▶ Data section
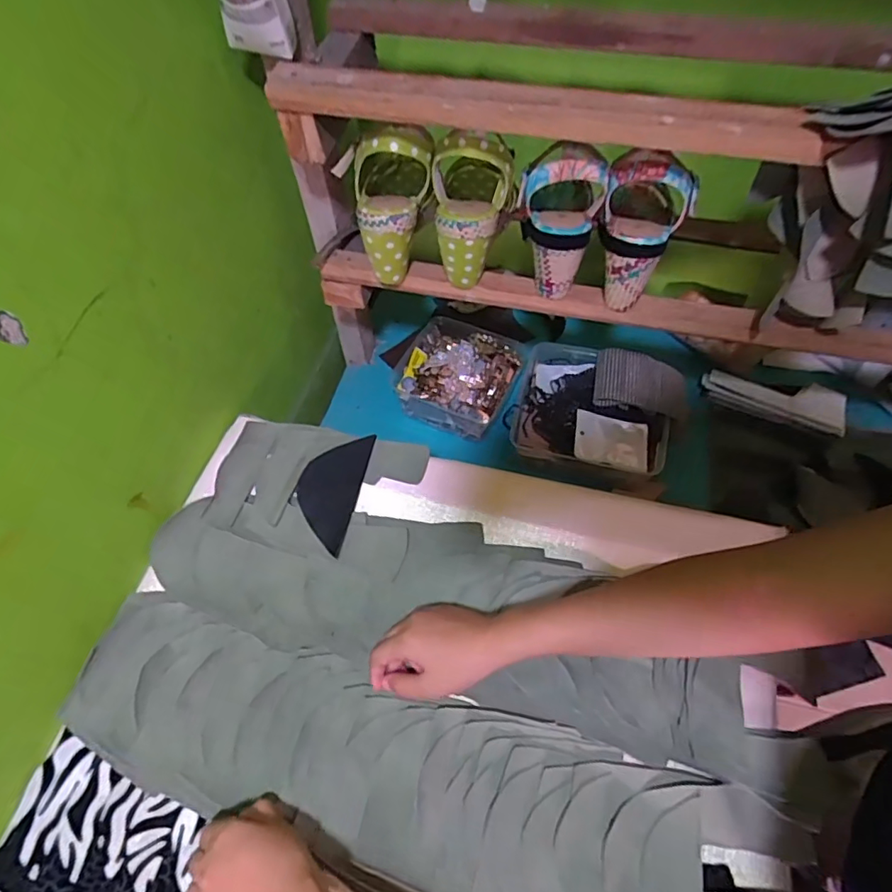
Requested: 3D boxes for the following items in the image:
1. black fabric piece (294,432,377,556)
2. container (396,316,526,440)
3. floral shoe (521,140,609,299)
[{"bbox_3d":[-0.124,0.044,0.576,0.064,0.005,0.127,12,65,5],"label":"black fabric piece"},{"bbox_3d":[0.013,-0.108,0.795,0.179,0.067,0.163,21,60,15],"label":"container"},{"bbox_3d":[0.114,-0.222,0.540,0.079,0.127,0.080,15,58,11],"label":"floral shoe"}]

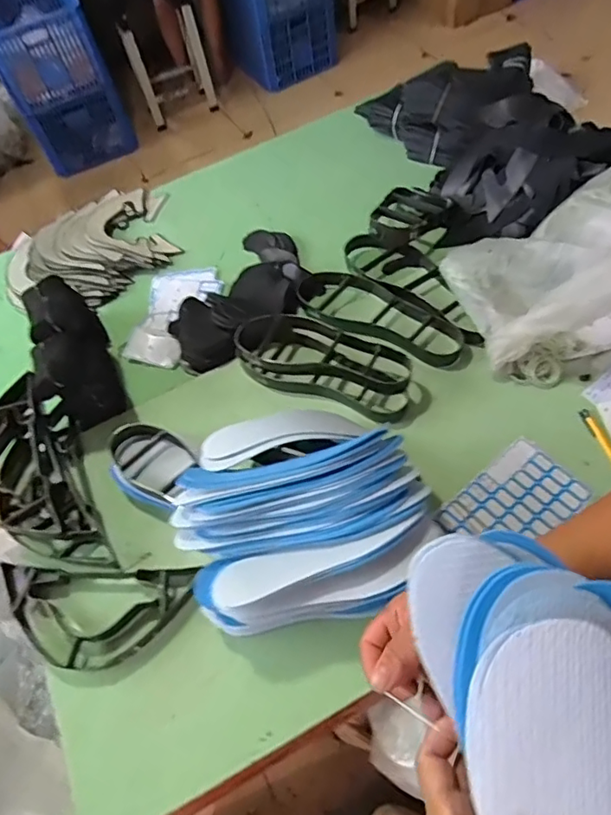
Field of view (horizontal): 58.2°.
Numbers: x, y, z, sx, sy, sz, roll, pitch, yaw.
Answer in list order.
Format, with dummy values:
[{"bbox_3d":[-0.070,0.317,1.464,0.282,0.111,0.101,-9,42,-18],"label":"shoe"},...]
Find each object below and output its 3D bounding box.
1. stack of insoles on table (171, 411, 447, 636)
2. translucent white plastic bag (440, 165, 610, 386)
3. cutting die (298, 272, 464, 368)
[{"bbox_3d":[-0.005,0.125,0.687,0.297,0.134,0.270,-19,65,-7],"label":"stack of insoles on table"},{"bbox_3d":[0.393,-0.201,0.793,0.281,0.216,0.279,-14,64,-4],"label":"translucent white plastic bag"},{"bbox_3d":[0.120,-0.152,0.917,0.300,0.057,0.113,25,68,14],"label":"cutting die"}]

▶ Work item
Would you repeat exactly, and only, the lines from the start of the records above through the line containing "2. translucent white", with the pictures omitted?

▶ Response area
Requested: 3D boxes for the following items in the image:
1. black fabric piece (294,432,377,556)
2. container (396,316,526,440)
3. floral shoe (521,140,609,299)
[{"bbox_3d":[-0.124,0.044,0.576,0.064,0.005,0.127,12,65,5],"label":"black fabric piece"},{"bbox_3d":[0.013,-0.108,0.795,0.179,0.067,0.163,21,60,15],"label":"container"},{"bbox_3d":[0.114,-0.222,0.540,0.079,0.127,0.080,15,58,11],"label":"floral shoe"}]

Field of view (horizontal): 58.2°.
Numbers: x, y, z, sx, sy, sz, roll, pitch, yaw.
Answer in list order.
Format, with dummy values:
[{"bbox_3d":[-0.070,0.317,1.464,0.282,0.111,0.101,-9,42,-18],"label":"shoe"},...]
Find each object below and output its 3D bounding box.
1. stack of insoles on table (171, 411, 447, 636)
2. translucent white plastic bag (440, 165, 610, 386)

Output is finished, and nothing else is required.